ЦИТИРУЕМЫЙ ФРАГМЕНТ:
Спор Паскаля и Ноэля о пустоте и теле 15 страница



«Теперь он весь живет в мире греческом и латинском» (Колюпанов I, 2, 121). Даже наиболее практический А. И. Кошелев, который писал — «мне нужна жизнь действительная. Постараюсь сделаться первым агрономом в России» (Колюпанов I, 2, 217) — имел «иноческую» фазу развития. 4 марта 1827 года он пишет: «Да уте­шат меня милые Платон и Шеллинг в моем уединении! Как я ими услаждаюсь, проведя много времени среди китайских теней... Клянусь вам, если бы эти божест­венные гении не напоминали мне мою небесную отчизну, я бы кончил тем, что совсем огрубел в окружающей обстановке».

Особенно показательна судьба В. П. Титова. «Архивный юноша» Титов, кото­рого Погодин считал знатоком Шеллинга и с которого он взял обещание перевести «Трансцендентальный идеализм» Шеллинга, обещание, по-видимому оставшееся невыполненным, 16 марта 1836 пишет Одоевскому3: «взглянув на Италию и Гер­манию, я стал гораздо более Турком и Азиатцем, нежели был когда-нибудь» (л. 58 об.). Получив еще в конце 1830 г. дипломатическое назначение в Константи­нополь, он, потонув в Востоке, проповедует мусульманский кейф и итальянское dolce far niente, которые он противопоставляет английскому комфорту. Титов пред­восхитил Розановские слова: «Все религии пройдут, а это останется: просто — сидеть на стуле и смотреть вдаль». И конечно, Титов согласился бы с Розановым: «Лаццарони, вечно лежащие в песке, почему не отличная философская школа?» «Беда нашего века — хлопотливость, — говорит он, — ему недостает созерцательно­сти» (л. 59 об.). Шеллингианец от германской философии переходит к лени Востока и проповедует религию молчания (Сакулин I, 338).


Это молчание, молчальничество тянуло всех архивных юношей. Связь между эмоцией и ее выражением, душевным движением и двигательной реакцией разры­вается. Федор Хомяков пишет из Петербурга о Веневитинове (Р. Αρχ. 1884 III, 224): «Мы сидим в двух комнатах, одна подле другой с открытыми дверями, часто в одной, и в целый день иногда двух слов не промолвим иначе, как за обедом или когда придет кто-нибудь к нам в гости». Биограф Веневитинова [А. В.] Пятковский пишет о нем (с. 23): «Он не был „говоруном", не любил словесных турниров, на которые иной боец задолго запасает стрелы и копья, и только с близкими людьми мог вступить в живой, одушевленный разговор». От Рожалина друзья ждут перево­дов и трудов, а он отвечает из заграницы: «Все это только материалы. Планов для чего-нибудь целого, для какого-то сочинения у меня нет. Строить в чужих краях нам невозможно: место, цель, мера всему — найдется только в России» (Колюпа­нов I, 2, 123). В результате от Рожалина остается лишь несколько переводов. — Иван Киреевский пишет Хомякову: «Мысль родится втайне и воспитывается мол­чанием». Петр Киреевский 22 ноября 1851 года пишет Кошелеву: «Как будто сама природа привязала к моему перу камень; и это, поверьте, совсем не от смирения и не от излишней совестливости, а частью от непривычки излагать свою мысль на бумагу, частью же и от самого свойства моих занятий, то есть раскапывания стари­ны, при котором нельзя ни шагу двинуться без тысячи справок и поверок и без ежеминутной борьбы с целой фалангой предшественников, изучивших и загряз­нивших ее донельзя» (Колюпанов I, 2, 47). Петр Киреевский знал семь языков, а осталось от него лишь собрание народных песен, да и то изданных после его смерти. В 1844 г. Η. Μ. Языков писал Гоголю (Рус. Стар. 1896, дек. С. 628): «П. В. уехал или заехал к себе в деревню и там уселся и засел, и продолжает не изда­вать свое драгоценное и единственное собрание русских песен, то есть пребывает с ними, глядит на них, ласкает их и ровно ничего с ними не делает».

ИЗВЛЕЧЁННЫЕ ДАННЫЕ:

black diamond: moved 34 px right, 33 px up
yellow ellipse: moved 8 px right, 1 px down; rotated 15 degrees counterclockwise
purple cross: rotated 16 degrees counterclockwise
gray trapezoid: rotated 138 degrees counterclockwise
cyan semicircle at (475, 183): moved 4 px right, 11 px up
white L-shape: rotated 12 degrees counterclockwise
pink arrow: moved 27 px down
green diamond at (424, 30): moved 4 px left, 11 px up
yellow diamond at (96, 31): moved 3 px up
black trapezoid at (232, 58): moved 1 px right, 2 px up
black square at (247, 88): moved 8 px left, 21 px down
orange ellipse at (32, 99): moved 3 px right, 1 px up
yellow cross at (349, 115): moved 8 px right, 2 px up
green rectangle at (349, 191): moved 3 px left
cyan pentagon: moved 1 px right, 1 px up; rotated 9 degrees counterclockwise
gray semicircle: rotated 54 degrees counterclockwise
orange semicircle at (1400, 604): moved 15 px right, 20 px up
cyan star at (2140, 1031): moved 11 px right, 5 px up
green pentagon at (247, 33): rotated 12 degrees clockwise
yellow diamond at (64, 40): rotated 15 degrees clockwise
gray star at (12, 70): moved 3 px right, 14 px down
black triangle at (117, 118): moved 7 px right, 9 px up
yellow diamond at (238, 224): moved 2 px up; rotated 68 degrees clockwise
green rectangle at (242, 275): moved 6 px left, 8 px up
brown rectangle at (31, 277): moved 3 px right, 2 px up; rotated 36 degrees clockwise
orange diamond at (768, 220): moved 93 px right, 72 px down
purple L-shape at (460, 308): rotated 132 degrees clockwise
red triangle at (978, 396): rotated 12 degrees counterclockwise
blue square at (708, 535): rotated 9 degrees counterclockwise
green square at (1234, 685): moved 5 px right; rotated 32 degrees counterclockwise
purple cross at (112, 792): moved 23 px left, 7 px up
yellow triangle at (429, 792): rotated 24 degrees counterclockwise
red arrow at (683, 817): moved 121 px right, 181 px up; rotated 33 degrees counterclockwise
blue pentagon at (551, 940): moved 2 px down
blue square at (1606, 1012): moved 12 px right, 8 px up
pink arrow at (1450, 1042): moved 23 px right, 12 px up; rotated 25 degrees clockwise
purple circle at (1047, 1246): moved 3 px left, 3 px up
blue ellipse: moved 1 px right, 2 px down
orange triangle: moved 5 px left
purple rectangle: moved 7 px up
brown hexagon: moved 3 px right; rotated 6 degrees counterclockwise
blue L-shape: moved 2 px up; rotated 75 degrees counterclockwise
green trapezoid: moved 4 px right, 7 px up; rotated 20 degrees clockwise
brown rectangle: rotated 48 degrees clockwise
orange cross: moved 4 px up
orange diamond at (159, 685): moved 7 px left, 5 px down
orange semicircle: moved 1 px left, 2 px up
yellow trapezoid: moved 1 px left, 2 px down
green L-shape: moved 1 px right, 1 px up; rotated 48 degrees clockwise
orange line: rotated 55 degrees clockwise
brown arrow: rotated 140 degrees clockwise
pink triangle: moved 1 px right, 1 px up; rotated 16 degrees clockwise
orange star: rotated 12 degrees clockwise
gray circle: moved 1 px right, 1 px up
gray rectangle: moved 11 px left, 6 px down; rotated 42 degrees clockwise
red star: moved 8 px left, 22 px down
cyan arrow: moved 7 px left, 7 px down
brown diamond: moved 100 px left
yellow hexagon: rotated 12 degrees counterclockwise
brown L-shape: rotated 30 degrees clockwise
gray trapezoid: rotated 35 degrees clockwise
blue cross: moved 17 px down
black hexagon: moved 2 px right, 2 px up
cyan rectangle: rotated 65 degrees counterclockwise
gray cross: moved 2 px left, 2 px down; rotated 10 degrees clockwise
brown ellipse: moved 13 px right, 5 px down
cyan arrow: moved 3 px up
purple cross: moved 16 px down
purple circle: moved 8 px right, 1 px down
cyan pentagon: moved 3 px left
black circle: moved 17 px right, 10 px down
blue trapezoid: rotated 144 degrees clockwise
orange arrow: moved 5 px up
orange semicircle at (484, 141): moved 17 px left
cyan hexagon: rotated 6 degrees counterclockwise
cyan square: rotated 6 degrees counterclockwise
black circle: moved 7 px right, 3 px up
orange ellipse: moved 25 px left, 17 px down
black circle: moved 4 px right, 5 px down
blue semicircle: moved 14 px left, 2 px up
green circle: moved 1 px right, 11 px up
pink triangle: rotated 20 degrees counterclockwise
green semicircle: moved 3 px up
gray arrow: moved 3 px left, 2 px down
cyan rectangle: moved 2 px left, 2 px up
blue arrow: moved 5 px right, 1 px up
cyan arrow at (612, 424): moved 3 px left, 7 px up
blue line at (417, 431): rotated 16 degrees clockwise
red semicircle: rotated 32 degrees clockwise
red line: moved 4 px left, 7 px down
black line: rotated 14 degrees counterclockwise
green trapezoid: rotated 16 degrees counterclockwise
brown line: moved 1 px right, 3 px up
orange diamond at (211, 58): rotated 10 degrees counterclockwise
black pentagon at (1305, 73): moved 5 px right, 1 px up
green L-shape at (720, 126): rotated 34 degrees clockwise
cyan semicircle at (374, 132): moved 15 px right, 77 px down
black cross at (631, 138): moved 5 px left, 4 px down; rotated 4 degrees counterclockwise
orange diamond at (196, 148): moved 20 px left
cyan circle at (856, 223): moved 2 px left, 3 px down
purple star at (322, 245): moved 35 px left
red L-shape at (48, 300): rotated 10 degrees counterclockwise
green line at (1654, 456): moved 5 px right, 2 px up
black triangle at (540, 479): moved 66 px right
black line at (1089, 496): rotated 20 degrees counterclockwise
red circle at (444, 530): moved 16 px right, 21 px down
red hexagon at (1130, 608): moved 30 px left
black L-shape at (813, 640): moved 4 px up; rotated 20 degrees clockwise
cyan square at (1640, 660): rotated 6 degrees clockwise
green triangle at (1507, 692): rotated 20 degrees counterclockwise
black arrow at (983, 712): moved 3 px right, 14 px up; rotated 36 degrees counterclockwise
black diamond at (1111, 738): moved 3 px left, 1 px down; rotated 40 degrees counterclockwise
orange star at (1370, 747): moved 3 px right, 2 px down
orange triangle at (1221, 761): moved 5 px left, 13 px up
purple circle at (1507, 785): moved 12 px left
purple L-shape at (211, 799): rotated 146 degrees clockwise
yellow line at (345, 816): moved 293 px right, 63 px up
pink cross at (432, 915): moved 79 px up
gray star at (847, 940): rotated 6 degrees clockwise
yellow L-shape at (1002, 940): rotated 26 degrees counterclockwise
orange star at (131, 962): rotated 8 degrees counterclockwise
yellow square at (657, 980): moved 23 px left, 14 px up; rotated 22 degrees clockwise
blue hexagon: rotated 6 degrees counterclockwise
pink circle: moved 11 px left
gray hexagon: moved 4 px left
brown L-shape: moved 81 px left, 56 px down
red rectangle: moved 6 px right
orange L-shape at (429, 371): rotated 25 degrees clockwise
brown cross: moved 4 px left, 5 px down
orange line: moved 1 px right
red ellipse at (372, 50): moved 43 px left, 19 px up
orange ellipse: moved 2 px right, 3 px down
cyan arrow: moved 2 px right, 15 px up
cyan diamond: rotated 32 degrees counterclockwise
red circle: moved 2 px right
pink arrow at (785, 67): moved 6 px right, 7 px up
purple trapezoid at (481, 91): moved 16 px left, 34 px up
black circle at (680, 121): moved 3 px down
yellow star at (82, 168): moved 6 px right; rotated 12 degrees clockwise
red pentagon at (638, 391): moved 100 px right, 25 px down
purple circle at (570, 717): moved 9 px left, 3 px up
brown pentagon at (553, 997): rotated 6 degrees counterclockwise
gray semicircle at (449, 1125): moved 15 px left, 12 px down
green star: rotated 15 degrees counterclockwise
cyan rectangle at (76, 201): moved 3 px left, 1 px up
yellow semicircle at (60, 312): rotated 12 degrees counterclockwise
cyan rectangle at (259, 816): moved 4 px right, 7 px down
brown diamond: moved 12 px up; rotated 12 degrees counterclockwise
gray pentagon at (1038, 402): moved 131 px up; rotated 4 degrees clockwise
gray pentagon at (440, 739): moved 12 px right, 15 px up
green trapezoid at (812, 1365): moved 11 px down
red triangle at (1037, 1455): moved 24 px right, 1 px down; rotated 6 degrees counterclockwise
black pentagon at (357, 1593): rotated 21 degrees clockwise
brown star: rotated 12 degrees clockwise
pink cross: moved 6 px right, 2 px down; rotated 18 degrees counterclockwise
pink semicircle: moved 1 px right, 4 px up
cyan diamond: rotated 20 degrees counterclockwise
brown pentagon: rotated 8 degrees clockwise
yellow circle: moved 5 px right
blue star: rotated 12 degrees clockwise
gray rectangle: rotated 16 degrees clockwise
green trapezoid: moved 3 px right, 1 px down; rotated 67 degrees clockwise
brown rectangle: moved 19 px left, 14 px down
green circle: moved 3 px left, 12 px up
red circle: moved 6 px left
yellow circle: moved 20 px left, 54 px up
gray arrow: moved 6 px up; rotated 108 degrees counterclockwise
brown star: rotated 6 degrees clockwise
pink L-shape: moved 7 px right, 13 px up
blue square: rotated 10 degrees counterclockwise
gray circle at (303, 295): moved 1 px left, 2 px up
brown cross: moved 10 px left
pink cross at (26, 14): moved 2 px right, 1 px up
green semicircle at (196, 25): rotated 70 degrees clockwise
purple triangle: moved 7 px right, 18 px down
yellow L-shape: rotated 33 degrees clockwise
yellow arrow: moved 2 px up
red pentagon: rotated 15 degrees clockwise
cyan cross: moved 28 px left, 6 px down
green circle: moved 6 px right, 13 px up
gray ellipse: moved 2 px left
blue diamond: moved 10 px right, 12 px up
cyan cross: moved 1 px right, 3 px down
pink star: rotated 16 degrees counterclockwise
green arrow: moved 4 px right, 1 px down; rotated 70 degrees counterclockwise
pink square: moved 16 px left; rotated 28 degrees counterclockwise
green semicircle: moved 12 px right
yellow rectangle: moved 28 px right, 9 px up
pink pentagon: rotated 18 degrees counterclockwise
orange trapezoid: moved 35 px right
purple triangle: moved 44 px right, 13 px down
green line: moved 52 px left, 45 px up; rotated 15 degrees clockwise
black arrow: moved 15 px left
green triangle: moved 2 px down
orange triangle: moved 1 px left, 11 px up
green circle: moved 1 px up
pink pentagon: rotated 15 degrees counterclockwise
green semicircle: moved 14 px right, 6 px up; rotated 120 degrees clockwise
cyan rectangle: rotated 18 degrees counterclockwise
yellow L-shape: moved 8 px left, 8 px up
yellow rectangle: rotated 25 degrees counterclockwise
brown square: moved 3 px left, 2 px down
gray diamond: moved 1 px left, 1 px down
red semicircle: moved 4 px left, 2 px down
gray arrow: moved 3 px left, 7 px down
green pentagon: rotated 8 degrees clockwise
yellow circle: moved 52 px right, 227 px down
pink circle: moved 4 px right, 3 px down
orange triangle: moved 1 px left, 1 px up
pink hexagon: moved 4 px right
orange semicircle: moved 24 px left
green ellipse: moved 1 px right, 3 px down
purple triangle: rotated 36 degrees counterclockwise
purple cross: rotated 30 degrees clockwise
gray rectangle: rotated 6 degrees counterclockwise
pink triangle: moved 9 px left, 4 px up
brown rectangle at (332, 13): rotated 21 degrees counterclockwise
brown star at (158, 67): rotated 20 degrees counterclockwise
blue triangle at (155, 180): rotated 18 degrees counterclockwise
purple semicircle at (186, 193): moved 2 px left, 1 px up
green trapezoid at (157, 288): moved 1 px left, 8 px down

ФОРМУЛИРОВКА ЗАДАНИЯ: Куда, согласно цитируемому фрагменту об архивных юношах, В. П. Титов получил дипломатическое назначение в конце 1830 г.? Записи представляют собой самостоятельный материал.

РЕЗУЛЬТАТ ВЫПОЛНЕНИЯ: В Константинополь.